Siempre le gustaron los bares con poca gente, con mesas marrones y sillas sólidas; siempre prefirió la penumbra del bar y recordó haber leído, no hacía muchos días, que a una mujer hay que conquistarla en un bar con poca gente. Y, entonces, le vino a la memoria un bar de Buenos Aires, un bar de calle Florida, Richmond, para ser más preciso, un viernes por la tarde, cuando estuvo con ella y hablaron de bueyes perdidos porque en estos casos lo que importaba no era hablar, sino estar juntos, mirarse, descubrirse y saber que lo más importante no estaba en el bar, sino en el lugar adonde irían luego, más tarde.

Se acomodó en una mesa al lado de la ventana. Disfrutó de la soledad y del silencio, porque desde siempre consideró que un bar que merece ese nombre se distingue por la penumbra, por la luz que llega discreta desde algún lugar, y por el silencio. Recordó que en una oportunidad había conversado con un viejo amigo acerca de la imposibilidad de estar en un bar desde que los televisores y los partidos de fútbol ganaron el centro de la escena. El bar necesita de la discreción, sostuvo, entonces, no del bullicio o de los gritos que rompen ese clima confidente, necesario no sólo para estar con una mujer, sino también para compartir momentos con un amigo, o para estar sencillamente solo, con un libro, con un diario o simplemente mirando la calle, observando como un francotirador o algo parecido el movimiento de la calle a esa hora de la mañana, a esa hora de un lunes nublado de junio.

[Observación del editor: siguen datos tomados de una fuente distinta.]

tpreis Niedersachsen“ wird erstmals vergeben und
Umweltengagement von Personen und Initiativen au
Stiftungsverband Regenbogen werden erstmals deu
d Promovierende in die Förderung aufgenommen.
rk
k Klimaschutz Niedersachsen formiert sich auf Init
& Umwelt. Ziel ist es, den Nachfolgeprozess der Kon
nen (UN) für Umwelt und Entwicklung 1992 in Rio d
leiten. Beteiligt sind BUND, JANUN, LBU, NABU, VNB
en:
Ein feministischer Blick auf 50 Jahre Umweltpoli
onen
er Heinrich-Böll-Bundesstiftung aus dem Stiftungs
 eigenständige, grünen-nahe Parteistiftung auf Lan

Le pidió al mozo un cortado y se dispuso a mirar los libros recibidos. Abrió un sobre blanco con la letra de ella y vio una foto de Simone de Beauvoir tomada en 1978. Simone está sentada a la mesa de un bar; su expresión es triste o, tal vez, cansada. Aún no se ha muerto Sartre, pero ella sabe que no falta mucho para la ceremonia del adiós. En un primer plano, lo que se distingue es una botella de cerveza y dos vasos, lo que permitiría pensar, al primer golpe de vista, que no está sola.

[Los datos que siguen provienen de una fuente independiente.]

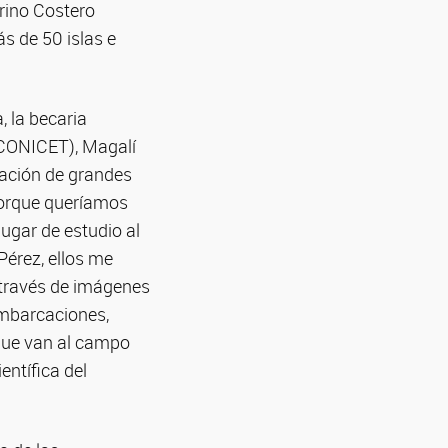
arino Costero
s de 50 islas e
, la becaria
-CONICET), Magalí
mación de grandes
porque queríamos
ugar de estudio al
érez, ellos me
a través de imágenes
 embarcaciones,
 que van al campo
entífica del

Las manos están como encimadas y apoyadas en unas hojas blancas que apenas se distinguen y que muy bien podrían confundirse con una servilleta; arriba de las hojas, entre las hojas y la mano, se distingue una lapicera, lo que permite pensar que al momento de la fotografía estaba escribiendo, si bien esa hipótesis no se conciliaría con el otro vaso a medio llenar que está a la derecha; aunque, si se presta más atención a la foto, puede advertirse que el otro vaso es más pequeño y puede que, en lugar de cerveza, esté lleno con agua, con lo que podría aceptarse la idea de que al momento de tomarse la foto Simone estaba sola escribiendo en un bar; que, si la penumbra que oficia de telón de fondo en la foto no fuera tan cerrada, ese bar muy bien podría ser Les Deux Magots, el bar donde hace unos meses él estuvo con ella un sábado por la tarde nublado y lluvioso, muy parecido, si se quiere, a este lunes en el que él está sentado a la mesa de un bar ubicado en la esquina de la peatonal y la cortada mirando la foto de Simone de Beauvoir y acordándose de ella.

En la encomienda hay dos libros. Son los que él quiere leer desde hace unos meses pero no los encuentra en las librerías de la ciudad. El autor es un alemán que vive en Inglaterra desde hace años y se llama W.G. Sebald. Los dos libros tienen la correspondiente dedicatoria de ella y él mira durante un rato la tapa amarilla de uno y la tapa oscura del otro pensando que a la siesta iniciará la lectura de uno de ellos, pero pensando que sería deseable -ésa es la palabra- compartir la lectura con ella, un deseo que él sabe imposible, razón por la cual toma el teléfono celular. Cuando escucha la voz de ella llama al mozo y pide otro cortado.